The rand gained more than 2% against the U.S. currency over Tuesday and Wednesday, but by 1400 GMT it was trading down around 0.2% on its previous close at 15.3250 per dollar.

Analysts at ETM Analytics said in a research note that Wednesday was the first time the rand had closed below 15.5000 since mid-November and that the dollar-rand pair looked slightly oversold as of Thursday morning at 15.3100.

There have been relatively few domestic economic data releases this week, so the rand has tended to track global factors like the outlook for U.S. monetary policy.

Next week the data calendar includes December consumer inflation, and November mining and retail sales figures.

On Jan. 27, the South Africa Reserve Bank announces its first interest rate decision of 2022, with some traders expecting the bank will hike its repo rate for the second monetary policy meeting in a row.

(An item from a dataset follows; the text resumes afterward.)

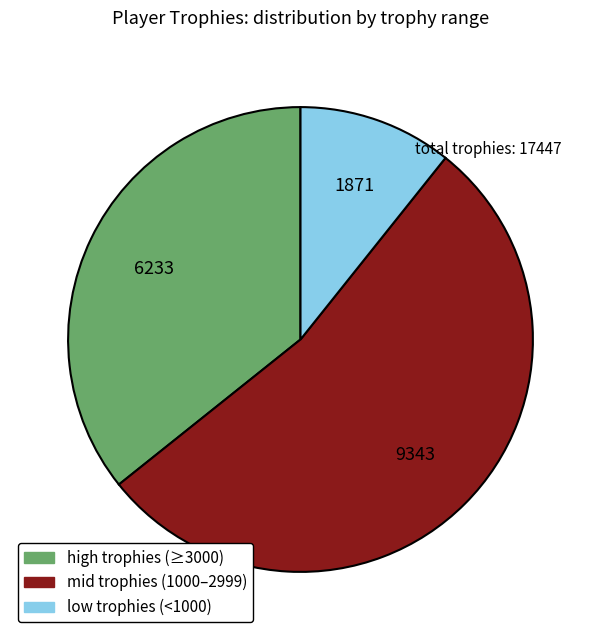

Is there a majority slice in this chart?

Yes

Shares on the Johannesburg Stock Exchange (JSE) were muted on Thursday as investors digested U.S. inflation data numbers after record gains of this year a day earlier. Most global markets stabilised after big single-day gains on Wednesday.

The benchmark all-share index was slightly up by 0.05% to 75,926 points and the top 40 companies' index ended marginally down 0.03% at 69,188 points.

The price of the government's benchmark 2030 bond also dropped on Thursday, with the yield rising 4.5 basis points to 9.425%.